• [Trecho selecionado]:
Journal of Finance 64 nº. 4
Marcas e Empresas

Journal of Finance 64 nº. 4


Quem joga no mercado acionário? – Alok Kumar.

O artigo estuda a relação entre a propensão participar de jogos de azar (como loterias) e a compra de ações com características de jogos de azar (“ações com características de loteria”). O autor procurarou ações com características semelhantes às da loteria: preços baixos, retornos esperados negativos, alta variância nos retornos e baixa probabilidade de sucesso. Os filtros usados foram: 1) Elevado risco específico da ação (volatilidade); 2) Elevada obliqüidade (skewness) específica; 3) E baixo preço. Não se supõe que toda a carteira será composta por ações desse tipo, mas que há uma quantidade desproporcional dessas ações na carteira de investidores-jogadores.

• [Problemas a resolver]:
1. Liste as características semelhantes às da loteria que, segundo o trecho sobre ações com características de loteria, o autor procurou nas ações.
2. Prossiga com o trecho sobre ações com características de loteria a partir do ponto em que ele termina.

• [Bloco de dados]:
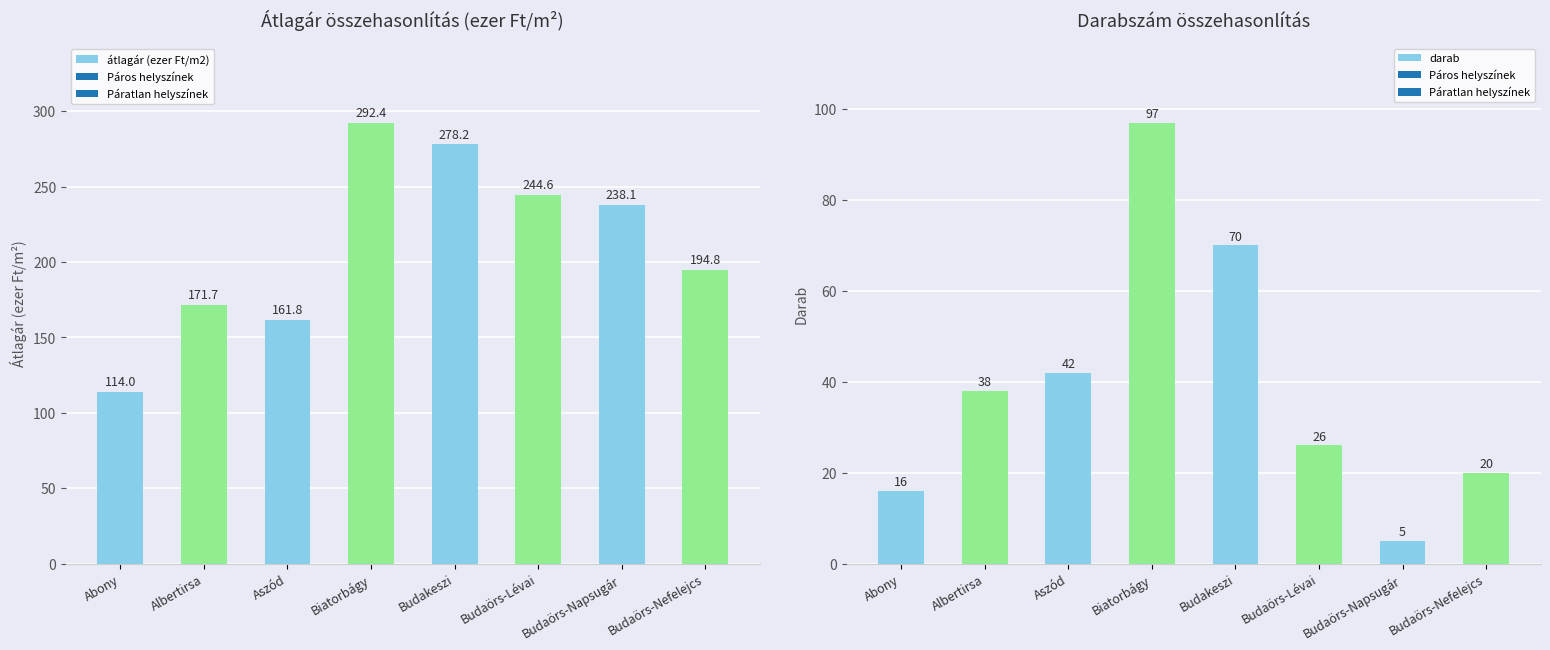

What is the sum of the darab values at Budaörs-Nefelejcs and Albertirsa?

58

• [Respostas por escrito]:
1.
- preços baixos
- retornos esperados negativos
- alta variância nos retornos
- baixa probabilidade de sucesso

2.
A racionalidade (ou “racionalidade”) envolta nesses dois investimentos é a mesma. Os investidores dão muito mais importância para os retornos em caso de sucesso do que para a baixa probabilidade de sucesso. Ganhar R$ 50 milhões pesa muito mais do que ter apenas uma chance em cinqüenta milhões de ganhar, pagando mais do que R$ 1. Específico de ações, os investidores dão muito mais importância para os desvios para a direita (grandes retornos positivos) do que para os grandes desvios negativos, embora a média seja baixa ou negativa. O fato de se estar “apostando” pouco também os alivia do risco.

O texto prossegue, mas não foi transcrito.